Większość amatorów łączenia wypoczynku nad Bałtykiem z łamaniem głowy przy kartach pochodziła z okręgu Śląsk Południe, przyjechali gracze z okręgów katowickiego, zabrskiego i tyskiego, z Niemiec, jak również niezrzeszeni. Frekwencja nie była jednak taka jak na poprzednich turnusach. Józef Cegiełka, zawodnik Przyszłości Rogów, pomysłodawca wczasów ze skatem i ich dobry duch, uważa, że jednym z problemów jest brak zorganizowanego transportu, który niegdyś był w ofercie. Podróż pociągiem z bagażami jest bowiem kłopotliwa, a nie każdemu przecież chce się jechać nad morze samochodem.

– Wiele osób zniechęciła też pogoda, jako że było zimno, trochę padało. Z tego powodu część zainteresowanych przeniosła się na turnus jesienny, choć przyjechali i tacy, którzy nie grali albo wzięli udział w jednym lub dwóch turniejach, czego nie rozumiem. Ale nikt nie narzekał, bo też atmosfera była bardzo dobra, a i nagród sporo. Swoją wymowę ma to, że niektórzy już rezerwowali sobie miejsca na następnym skatowym turnusie – informuje Józef Cegiełka.

Nasi dominowali

Turniej o puchar prezesa okręgu wodzisławskiego Alojzego Huwera wygrał Józef Armatys (TKKF Skat Racibórz, 2093 pkt.), drugie miejsce zajął Ginter Kolano (Relaks Wodzisław Śląski, 1902 pkt.), a trzecie Kazimierz Fabisiak (Przyszłość Rogów, 1870 pkt). W turnieju o puchar prezesa Nadwiślańskiej Agencji Turystycznej zwyciężył Kazimierz Fabisiak (Przyszłość Rogów, 2845 pkt.), drugi był Władysław Maziarczyk (Strażak Głożyny, 2612 pkt.), a trzeci Stefan Chlebik (Relaks Wodzisław Śląski, 2582 pkt.). W turnieju o Puchar Przyjaźni Polsko-Niemieckiej dwa pierwsze miejsca zajęli zawodnicy spoza naszego regionu, trzeci był Julian Nieroda (TKKF Skat Racibórz, 1976 pkt.). Najwięcej we wszystkich turniejach nagrał w sumie Józef Armatys (TKKF Skat Racibórz, 14319 pkt.), i to on zdobył tytuł najlepszego zawodnika turnusu, wyprzedzając rywali z dużą przewagą. Resztę podium obstawili gracze spoza naszego regionu.
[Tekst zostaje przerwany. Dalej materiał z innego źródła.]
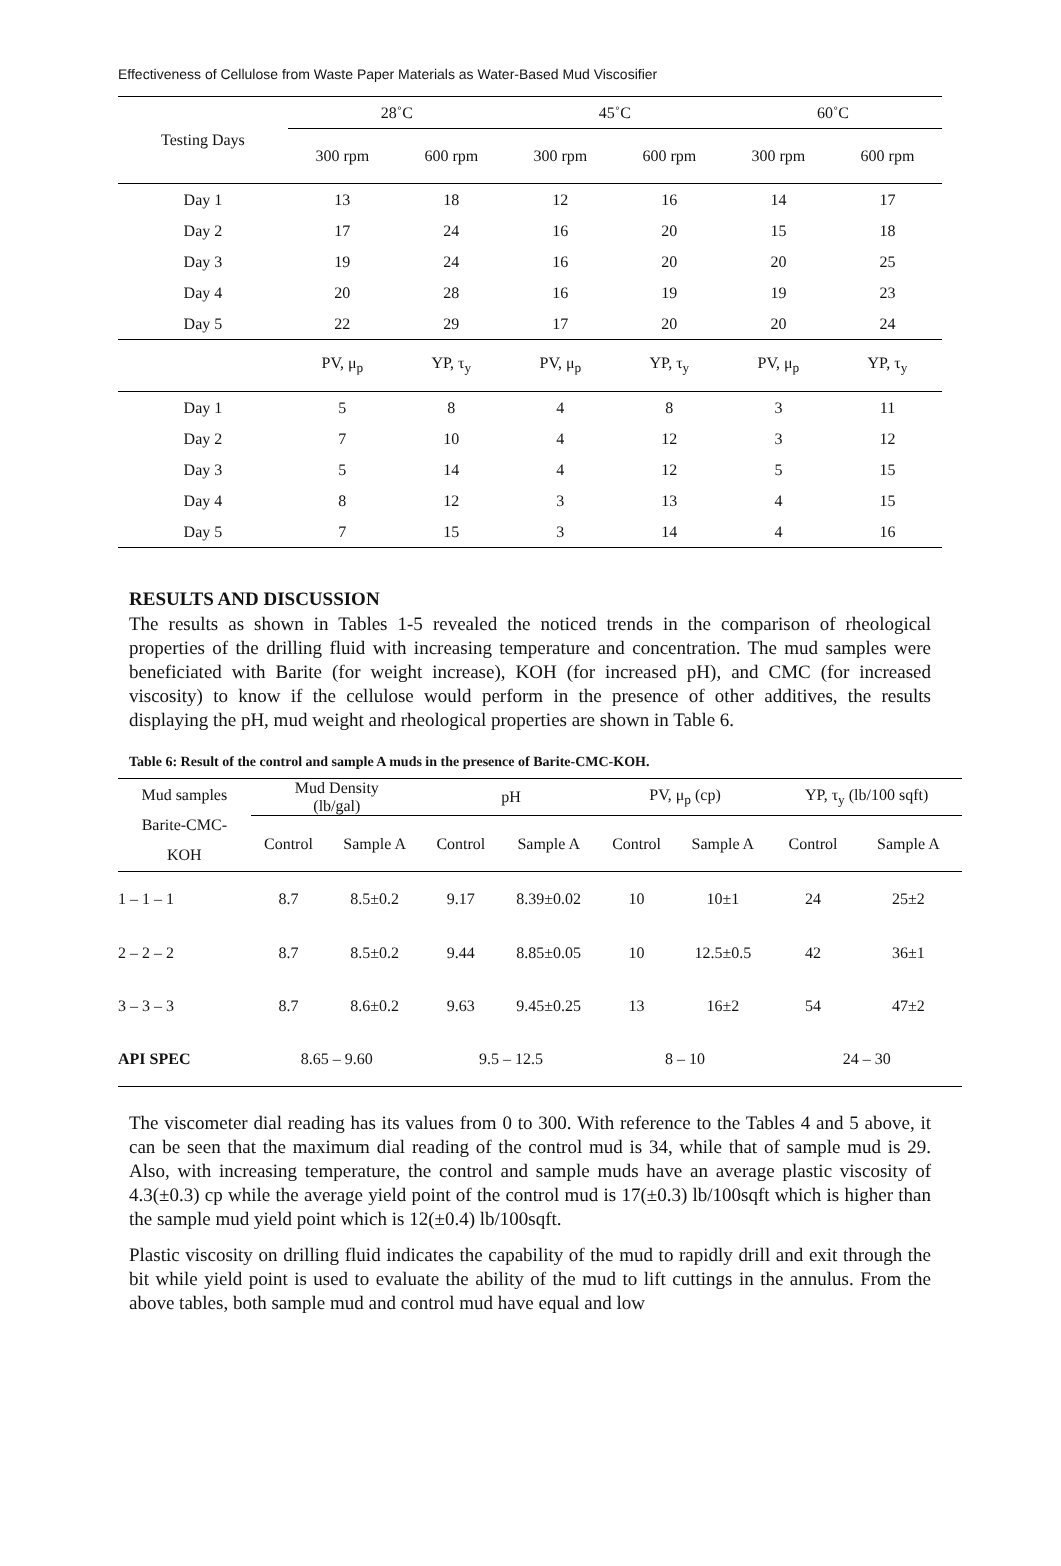Effectiveness of Cellulose from Waste Paper Materials as Water-Based Mud Viscosifier
| Testing Days | 28˚C | | 45˚C | | 60˚C | |
| --- | --- | --- | --- | --- | --- | --- |
| | 300 rpm | 600 rpm | 300 rpm | 600 rpm | 300 rpm | 600 rpm |
| Day 1 | 13 | 18 | 12 | 16 | 14 | 17 |
| Day 2 | 17 | 24 | 16 | 20 | 15 | 18 |
| Day 3 | 19 | 24 | 16 | 20 | 20 | 25 |
| Day 4 | 20 | 28 | 16 | 19 | 19 | 23 |
| Day 5 | 22 | 29 | 17 | 20 | 20 | 24 |
| | PV, μ<sub>p</sub> | YP, τ<sub>y</sub> | PV, μ<sub>p</sub> | YP, τ<sub>y</sub> | PV, μ<sub>p</sub> | YP, τ<sub>y</sub> |
| Day 1 | 5 | 8 | 4 | 8 | 3 | 11 |
| Day 2 | 7 | 10 | 4 | 12 | 3 | 12 |
| Day 3 | 5 | 14 | 4 | 12 | 5 | 15 |
| Day 4 | 8 | 12 | 3 | 13 | 4 | 15 |
| Day 5 | 7 | 15 | 3 | 14 | 4 | 16 |
RESULTS AND DISCUSSION
The results as shown in Tables 1-5 revealed the noticed trends in the comparison of rheological properties of the drilling fluid with increasing temperature and concentration. The mud samples were beneficiated with Barite (for weight increase), KOH (for increased pH), and CMC (for increased viscosity) to know if the cellulose would perform in the presence of other additives, the results displaying the pH, mud weight and rheological properties are shown in Table 6.
Table 6: Result of the control and sample A muds in the presence of Barite-CMC-KOH.
| Mud samples Barite-CMC- KOH | Mud Density (lb/gal) | | pH | | PV, μ<sub>p</sub> (cp) | | YP, τ<sub>y</sub> (lb/100 sqft) | |
| --- | --- | --- | --- | --- | --- | --- | --- | --- |
| | Control | Sample A | Control | Sample A | Control | Sample A | Control | Sample A |
| 1 – 1 – 1 | 8.7 | 8.5±0.2 | 9.17 | 8.39±0.02 | 10 | 10±1 | 24 | 25±2 |
| 2 – 2 – 2 | 8.7 | 8.5±0.2 | 9.44 | 8.85±0.05 | 10 | 12.5±0.5 | 42 | 36±1 |
| 3 – 3 – 3 | 8.7 | 8.6±0.2 | 9.63 | 9.45±0.25 | 13 | 16±2 | 54 | 47±2 |
| API SPEC | 8.65 – 9.60 | | 9.5 – 12.5 | | 8 – 10 | | 24 – 30 | |
The viscometer dial reading has its values from 0 to 300. With reference to the Tables 4 and 5 above, it can be seen that the maximum dial reading of the control mud is 34, while that of sample mud is 29. Also, with increasing temperature, the control and sample muds have an average plastic viscosity of 4.3(±0.3) cp while the average yield point of the control mud is 17(±0.3) lb/100sqft which is higher than the sample mud yield point which is 12(±0.4) lb/100sqft.
Plastic viscosity on drilling fluid indicates the capability of the mud to rapidly drill and exit through the bit while yield point is used to evaluate the ability of the mud to lift cuttings in the annulus. From the above tables, both sample mud and control mud have equal and low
Drużynowo wygrali Stefan Chlebik (Relaks Wodzisław Śląski), Adam Pyka (Pokój Ruda Śląska) i Karol Mielcarek (Unia Bieruń), którzy zgromadzili razem 38247 pkt. Drugie miejsce zajęli tylko zawodnicy z naszego regionu: Ginter Kolano (Relaks Wodzisław Śląski), niezrzeszony Krystian Mesjasz i wymieniany już Józef Armatys, którzy nagrali razem 38073 pkt. Na trzeciej pozycji uplasowali się Alojzy Skotnica z TS Pszczyna, Władysław Maziarczyk ze Strażaka Głożyny i Romuald Goncarewicz z Lecha Kędzierzyn-Koźle, którzy nagrali w trójkę 37338 pkt.

Dobra karta

Zdarzyły się aż dwa grand ouverty, co jest rzadkim przypadkiem. Los uśmiechnął się m. in. do Kazimierza Fabisiaka z Przyszłości Rogów, który miał z ręki cztery walety i sześć grinów z góry. Tradycyjnie sędziował Julian Nieroda, a biuro zawodów jak zawsze prowadził Józef Cegiełka.